Tuesday, July 31, 2012
Boredom
I admire people who can simply stare in space and spend hours doing it. I could not do it. I have to at least think about something ( if not do something). Even long daydreams bore me, even if how sweet, funny, exciting the thoughts are. If I spend more than 15 minutes, I become bored of own thoughts.
That is why I hate attending seminars, trainings, workshops where the speaker/trainer talks and/or reads from a powerpoint presentation. I think I have adult ADHD. But I don’t want to get tested and waste money on a shrink. First and foremost because I don’t have the money to throw away and secondly, that is why I write, to put all my thoughts in words that I and others can read. That is why even as a child I keep a personal diary, which because of my clumsiness, my (foster) mother reads every now and then. And she would boast that she knows everything because she is old and wise (would not admit she reads my diary even if caught in the act). If she is still alive and would read this, I am sure she would be very furious that I put “(foster)“ before the word “mother”. She would scream and say, ”So now I am not a mother!”

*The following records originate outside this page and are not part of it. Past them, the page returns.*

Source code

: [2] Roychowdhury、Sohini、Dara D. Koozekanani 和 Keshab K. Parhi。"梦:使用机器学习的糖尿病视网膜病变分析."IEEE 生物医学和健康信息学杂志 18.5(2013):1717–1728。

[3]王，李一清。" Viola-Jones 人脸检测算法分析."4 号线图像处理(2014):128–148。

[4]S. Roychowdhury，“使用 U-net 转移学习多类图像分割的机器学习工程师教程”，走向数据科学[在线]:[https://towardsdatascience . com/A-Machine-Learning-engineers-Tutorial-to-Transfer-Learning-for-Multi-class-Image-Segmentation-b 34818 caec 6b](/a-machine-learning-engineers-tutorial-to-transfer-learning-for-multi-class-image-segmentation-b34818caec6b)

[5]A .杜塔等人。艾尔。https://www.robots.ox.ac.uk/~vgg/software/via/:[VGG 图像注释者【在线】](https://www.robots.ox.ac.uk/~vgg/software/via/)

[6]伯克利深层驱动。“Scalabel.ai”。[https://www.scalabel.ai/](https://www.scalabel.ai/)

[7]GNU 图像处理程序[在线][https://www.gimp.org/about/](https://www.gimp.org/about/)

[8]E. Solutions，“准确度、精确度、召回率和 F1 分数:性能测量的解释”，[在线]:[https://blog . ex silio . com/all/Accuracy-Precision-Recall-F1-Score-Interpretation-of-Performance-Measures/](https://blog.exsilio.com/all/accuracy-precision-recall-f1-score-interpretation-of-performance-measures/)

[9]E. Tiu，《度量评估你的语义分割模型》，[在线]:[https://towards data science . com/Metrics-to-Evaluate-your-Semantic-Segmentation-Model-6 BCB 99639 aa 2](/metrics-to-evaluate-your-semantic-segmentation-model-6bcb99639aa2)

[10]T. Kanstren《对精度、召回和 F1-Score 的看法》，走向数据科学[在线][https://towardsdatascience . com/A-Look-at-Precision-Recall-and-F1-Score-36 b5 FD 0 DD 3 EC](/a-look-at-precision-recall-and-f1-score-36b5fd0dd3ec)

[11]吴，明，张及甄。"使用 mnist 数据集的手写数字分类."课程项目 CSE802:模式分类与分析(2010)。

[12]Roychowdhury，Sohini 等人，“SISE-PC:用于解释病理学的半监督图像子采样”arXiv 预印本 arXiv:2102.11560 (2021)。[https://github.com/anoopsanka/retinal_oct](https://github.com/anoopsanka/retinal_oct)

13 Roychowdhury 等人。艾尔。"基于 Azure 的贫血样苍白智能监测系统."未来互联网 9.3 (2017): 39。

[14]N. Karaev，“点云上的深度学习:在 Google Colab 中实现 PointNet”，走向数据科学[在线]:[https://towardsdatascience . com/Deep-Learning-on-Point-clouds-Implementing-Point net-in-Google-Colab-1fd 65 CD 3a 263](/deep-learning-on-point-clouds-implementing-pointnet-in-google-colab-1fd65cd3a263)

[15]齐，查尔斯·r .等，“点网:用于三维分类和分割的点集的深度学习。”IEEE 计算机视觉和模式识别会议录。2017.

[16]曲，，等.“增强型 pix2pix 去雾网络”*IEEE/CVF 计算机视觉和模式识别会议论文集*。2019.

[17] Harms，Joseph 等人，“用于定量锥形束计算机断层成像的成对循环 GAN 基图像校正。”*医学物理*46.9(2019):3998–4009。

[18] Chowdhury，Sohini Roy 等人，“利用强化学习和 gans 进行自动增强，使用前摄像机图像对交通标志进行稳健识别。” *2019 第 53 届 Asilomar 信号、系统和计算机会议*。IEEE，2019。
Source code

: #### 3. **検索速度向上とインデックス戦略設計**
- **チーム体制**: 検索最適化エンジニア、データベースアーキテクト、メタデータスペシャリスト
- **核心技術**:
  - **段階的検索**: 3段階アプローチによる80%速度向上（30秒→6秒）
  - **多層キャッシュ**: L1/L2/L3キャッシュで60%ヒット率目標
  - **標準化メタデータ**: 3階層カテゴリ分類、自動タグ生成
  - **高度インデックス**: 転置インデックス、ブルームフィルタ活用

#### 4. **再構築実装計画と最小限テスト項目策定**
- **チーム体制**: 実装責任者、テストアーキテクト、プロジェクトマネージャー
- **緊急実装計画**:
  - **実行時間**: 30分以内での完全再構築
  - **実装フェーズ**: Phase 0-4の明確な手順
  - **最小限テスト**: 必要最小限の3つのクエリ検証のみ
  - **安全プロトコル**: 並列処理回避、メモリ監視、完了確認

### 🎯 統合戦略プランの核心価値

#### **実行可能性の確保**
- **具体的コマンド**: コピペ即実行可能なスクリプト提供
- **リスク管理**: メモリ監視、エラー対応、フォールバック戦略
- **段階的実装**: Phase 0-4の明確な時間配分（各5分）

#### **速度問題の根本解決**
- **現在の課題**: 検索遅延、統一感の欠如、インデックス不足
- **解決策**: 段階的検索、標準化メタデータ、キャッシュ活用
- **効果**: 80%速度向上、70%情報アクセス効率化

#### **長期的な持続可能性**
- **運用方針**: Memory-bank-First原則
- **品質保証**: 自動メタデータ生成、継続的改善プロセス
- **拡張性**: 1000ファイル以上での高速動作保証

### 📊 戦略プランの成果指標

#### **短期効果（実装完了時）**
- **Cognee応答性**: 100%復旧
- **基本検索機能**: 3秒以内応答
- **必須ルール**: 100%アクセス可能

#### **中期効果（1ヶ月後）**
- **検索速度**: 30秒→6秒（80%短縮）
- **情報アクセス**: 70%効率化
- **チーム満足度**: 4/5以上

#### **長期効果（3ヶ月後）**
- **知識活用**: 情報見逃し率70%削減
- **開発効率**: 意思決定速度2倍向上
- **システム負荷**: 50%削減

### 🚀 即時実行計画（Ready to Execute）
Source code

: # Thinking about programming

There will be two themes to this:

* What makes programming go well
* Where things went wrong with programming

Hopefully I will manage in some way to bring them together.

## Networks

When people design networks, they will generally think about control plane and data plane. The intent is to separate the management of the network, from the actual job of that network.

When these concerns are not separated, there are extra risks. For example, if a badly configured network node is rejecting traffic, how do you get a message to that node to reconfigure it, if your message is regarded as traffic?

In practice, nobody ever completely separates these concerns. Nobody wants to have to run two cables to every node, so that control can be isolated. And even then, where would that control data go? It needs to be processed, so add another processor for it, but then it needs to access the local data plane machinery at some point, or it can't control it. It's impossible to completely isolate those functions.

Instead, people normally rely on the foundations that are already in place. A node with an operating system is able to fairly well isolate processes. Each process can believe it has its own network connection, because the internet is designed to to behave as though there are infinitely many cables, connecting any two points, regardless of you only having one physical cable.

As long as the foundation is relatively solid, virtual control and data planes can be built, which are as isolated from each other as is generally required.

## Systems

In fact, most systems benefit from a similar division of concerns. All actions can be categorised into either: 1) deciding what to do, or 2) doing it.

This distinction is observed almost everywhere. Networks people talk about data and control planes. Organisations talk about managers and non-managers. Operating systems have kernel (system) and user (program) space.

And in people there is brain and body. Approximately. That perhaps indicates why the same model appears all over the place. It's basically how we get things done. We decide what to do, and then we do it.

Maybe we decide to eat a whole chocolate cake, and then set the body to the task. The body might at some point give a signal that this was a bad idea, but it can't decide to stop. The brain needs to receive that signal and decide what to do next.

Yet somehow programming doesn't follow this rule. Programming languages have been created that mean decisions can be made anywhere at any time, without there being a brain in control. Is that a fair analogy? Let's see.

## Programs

In my previous work, I am being teased as being a loud mouth, which I am not, I just love talking :P Well, that is to people I feel comfortable with. My current boss and officemates tell me I am so quiet and sometimes they barely notice I am at my desk. That is because as talkative person I am, I am not exactly a friendly person. I am not like some people who smiles and chats to everyone they meet at a training, event or sometimes even at the line in the supermarket. I have nothing against people like that, in fact, I admire them for their confidence. I think that is what I lack. I remembered what a former supervisor of mine told me, “ you write such very good emails but when I talk to you, I do not hear that.” Another former colleague who I always chat with online, also told me, “ You seem very funny but when we met in person, you barely talked.” I think I am like that because I am always confronted with thoughts like, “ what if I say the wrong words”, “what if they don’t like me”. Hmmm or is it just fear of rejection? Or insecurity? But it’s the same, it’s because I am not confident.
Another reason why I am not your next door friendly girl is I don’t easily trust people. I choose the people I make friends with but oftentimes not good choices. A friend once told me, “you have a tendency to care for the wrong people”. Yes, I observed that. It’s always me with the 100% while the other one barely 50% and yes this is not with friendships only in ALL sorts of “- ships”. But wait before I divulge too much or burst into tears…..
See, I told you.. I have ADHD, I always stray from my original topic and now I am getting bored again.